Egress
fleet egress observes what each app’s containers are talking to. v1 is observe-only — it never blocks packets, so there is zero risk of breaking apps. A future phase adds an explicit enforce mode (default-deny via nftables) gated behind a manual operator promotion after a clean shadow window.
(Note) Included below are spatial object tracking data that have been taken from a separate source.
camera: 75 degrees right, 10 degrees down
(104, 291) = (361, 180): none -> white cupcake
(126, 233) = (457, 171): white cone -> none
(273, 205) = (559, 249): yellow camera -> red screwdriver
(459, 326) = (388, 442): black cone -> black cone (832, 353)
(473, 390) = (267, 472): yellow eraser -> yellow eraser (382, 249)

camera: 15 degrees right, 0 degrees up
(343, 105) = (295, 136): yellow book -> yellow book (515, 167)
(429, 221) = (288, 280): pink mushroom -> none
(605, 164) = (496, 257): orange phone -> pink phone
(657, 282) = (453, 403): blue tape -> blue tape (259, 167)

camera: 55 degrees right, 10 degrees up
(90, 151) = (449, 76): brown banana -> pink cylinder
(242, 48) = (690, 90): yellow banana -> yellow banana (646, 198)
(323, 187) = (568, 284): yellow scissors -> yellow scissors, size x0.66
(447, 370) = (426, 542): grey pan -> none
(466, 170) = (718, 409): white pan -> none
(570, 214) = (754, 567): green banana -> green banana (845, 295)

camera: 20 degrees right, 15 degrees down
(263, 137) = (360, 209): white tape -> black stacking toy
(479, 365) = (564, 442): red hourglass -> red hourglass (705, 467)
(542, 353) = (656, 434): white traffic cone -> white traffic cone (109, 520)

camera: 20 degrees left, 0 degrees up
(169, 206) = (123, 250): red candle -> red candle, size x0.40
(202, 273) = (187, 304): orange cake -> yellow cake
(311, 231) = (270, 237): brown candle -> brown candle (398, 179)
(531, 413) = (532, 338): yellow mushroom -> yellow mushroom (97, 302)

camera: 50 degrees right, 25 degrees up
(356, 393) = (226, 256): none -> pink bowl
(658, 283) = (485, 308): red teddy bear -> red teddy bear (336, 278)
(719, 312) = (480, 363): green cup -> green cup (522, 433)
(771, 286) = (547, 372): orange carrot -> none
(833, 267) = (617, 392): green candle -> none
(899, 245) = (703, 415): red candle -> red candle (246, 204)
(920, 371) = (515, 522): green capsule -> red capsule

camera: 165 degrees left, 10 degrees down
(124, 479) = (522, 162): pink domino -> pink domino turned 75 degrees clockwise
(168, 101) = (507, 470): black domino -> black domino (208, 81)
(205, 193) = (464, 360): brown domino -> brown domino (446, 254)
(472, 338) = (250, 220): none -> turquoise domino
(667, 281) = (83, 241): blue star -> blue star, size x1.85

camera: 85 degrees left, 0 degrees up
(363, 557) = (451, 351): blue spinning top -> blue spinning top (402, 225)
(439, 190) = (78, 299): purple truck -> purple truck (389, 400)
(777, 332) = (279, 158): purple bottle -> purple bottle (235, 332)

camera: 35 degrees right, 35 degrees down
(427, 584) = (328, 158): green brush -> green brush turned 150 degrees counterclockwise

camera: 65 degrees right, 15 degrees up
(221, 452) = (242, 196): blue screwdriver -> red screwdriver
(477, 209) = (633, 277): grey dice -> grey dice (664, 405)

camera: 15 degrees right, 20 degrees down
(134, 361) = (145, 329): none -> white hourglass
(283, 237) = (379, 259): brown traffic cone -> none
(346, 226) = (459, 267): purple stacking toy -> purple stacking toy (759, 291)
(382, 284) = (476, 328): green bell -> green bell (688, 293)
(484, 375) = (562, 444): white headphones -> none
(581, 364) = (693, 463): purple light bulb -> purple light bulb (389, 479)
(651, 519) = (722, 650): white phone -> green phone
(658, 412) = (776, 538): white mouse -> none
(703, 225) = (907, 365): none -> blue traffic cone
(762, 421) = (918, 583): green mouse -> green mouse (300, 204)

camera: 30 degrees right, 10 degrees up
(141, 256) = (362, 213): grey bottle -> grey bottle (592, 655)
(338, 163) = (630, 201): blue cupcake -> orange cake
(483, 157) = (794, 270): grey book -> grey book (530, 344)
The snapshot uses nsenter to run ss -tnH inside each container’s network namespace, so it sees real container egress (not just host-side NAT’d flows). Remote IPs are reverse-resolved to hostnames best-effort. RFC1918 (private) destinations don’t count as violations.
fleet egress observe
Take a snapshot of current outbound flows for one app. Lists each unique destination and flags those not on the allowlist.
Usage
fleet egress observe <app> [--json]Example
Egress snapshot: poolside Taken: 2026-04-25T16:13:36Z Distinct remote endpoints: 3 CONTAINER REMOTE STATUS poolside api.stripe.com:443 allowed poolside api.bookwhen.com:443 allowed poolside sentry.io:443 not in allowlistfleet egress show
Print the configured allowlist + observation mode for one app.
Usage
fleet egress show <app>fleet egress allow
Add a host (or host:port, *.host, *.host:port, IP, IP:port) to the app’s allowlist.
Usage
fleet egress allow <app> <pattern>Allowlist forms
| Pattern | Matches |
|---|---|
api.stripe.com | exact host, any port |
api.stripe.com:443 | exact host, exact port |
api.stripe.com:* | exact host, glob port |
*.stripe.com | any subdomain (or apex) of stripe.com, any port |
*.stripe.com:443 | any subdomain (or apex) of stripe.com, exact port |
8.8.8.8 | exact IP, any port (PTR-spoof-proof) |
8.8.8.8:443 | exact IP, exact port (PTR-spoof-proof) |
Schema
Per-app config in data/registry.json:
{ "egress": { "mode": "observe", "allow": ["api.stripe.com:443", "smtp.gmail.com:587", "*.cloudflare.com"] }}MCP tool
fleet_egress_snapshot(app) returns { takenAt, uniqueRemotes, violations, flowCount } — token-conservative summary suitable for an AI agent’s first pass. Full per-flow detail is available via the CLI.